Есть другая группа людей — Владыка Гермоген и те люди, которые вокруг него, которые отрицательно относятся к письму, с которым обратились отцы Николай и Глеб к Патриарху и к епископату Русской Церкви, считают, что это — неправильный метод, что ничего нельзя таким путем достигнуть, и что тон этого письма недопустим, и которые предлагают совершенно другое: пользоваться тем, что сейчас в советской печати, не в газетах, которые отражают собой, ну, политику, а в специальных изданиях, в частности, для юристов, как «Социалистическая законность» и т.д. Все сильнее и сильнее пробивается требование, чтоб прекратилось теперь, когда подходит пятидесятилетие русской революции, чтобы прекратилось то, что называлось «революционная законность», и была она заменена настоящей гражданской законностью, и что единственный путь, который Церковь может занять, – это требование постоянное, упорное, но не бунтарское, а серьезное, гражданское того, чтобы существующие о Церкви законы применялись пусть бы строго, пусть без поблажек, но применялись бы во всем объеме, как можно более точно и как можно более справедливо.

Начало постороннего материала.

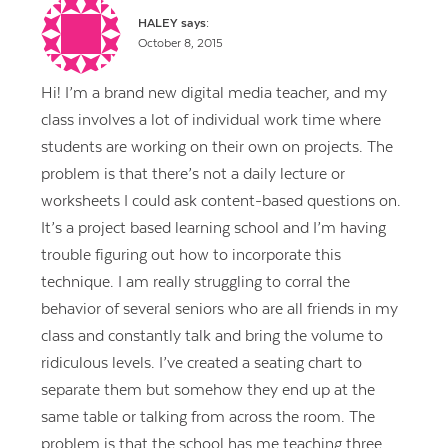
HALEY
says:
October 8, 2015
Hi! I’m a brand new digital media teacher, and my
class involves a lot of individual work time where
students are working on their own on projects. The
problem is that there’s not a daily lecture or
worksheets I could ask content-based questions on.
It’s a project based learning school and I’m having
trouble figuring out how to incorporate this
technique. I am really struggling to corral the
behavior of several seniors who are all friends in my
class and constantly talk and bring the volume to
ridiculous levels. I’ve created a seating chart to
separate them but somehow they end up at the
same table or talking from across the room. The
problem is that the school has me teaching three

Владыка Гермоген сам юрист, у него вообще юридическая складка во всем, и как он мне говорил, он получает 69 разных изданий советских, вычитывает там все, что относится к Церкви, и пишет, каждый раз, когда что-нибудь находит, письмо в редакцию, и периодически составляет мемуары, которые посылает в министерство внутренних дел, как голос одного из епископов Русской Церкви, где он постоянно ставит параллели: вот что закон предписывает, а вот что происходит на местах в таких-то, таких-то, таких-то случаях. И он считает, что это единственный путь, которым можно идти. Того же мнения придерживается, скажем, сейчас Патриарх, митрополит Никодим и целый ряд священников, которые в свое время доказали, что они способны бороться за свободу Церкви, и что линия, которую они занимают, не является просто компромиссной, как часто …, как о. Андрей Сергиенко, у которого была масса затруднений в течение всех этих лет.
На одном и владыка Гермоген, и о. Всеволод Шпиллер, и Николай Эшлиман, и Глеб Якунин согласны, это на том, что они никаким образом не хотят, чтобы их смешивали и спутывали со статьями Краснова-Левитина. Они все мне говорили: передайте, пожалуйста, на Западе, что мы совершенно от него отрекаемся. Он — бывший живоцерковник, который был воссоединен с Православной Церковью, который потом вернулся в живоцерковство и, по мнению нескольких из этих людей, который сейчас старается подорвать Православную Церковь как бы в отместку за то, что живоцерковничество было уничтожено в России патриархом Тихоном и трудами патриарха Сергия.
Я думаю, что на этом я остановлюсь, и сейчас у нас есть некоторое время на вопросы, потому что я думаю, что в области церковной жизни теперешней, вероятно, я смогу больше вам сказать, отвечая на вопросы, которые будут больше соответствовать тому, что вы хотите спросить, чем если сам я буду выбирать, что я хочу сказать. Поэтому сейчас давайте перейдем к вопросам.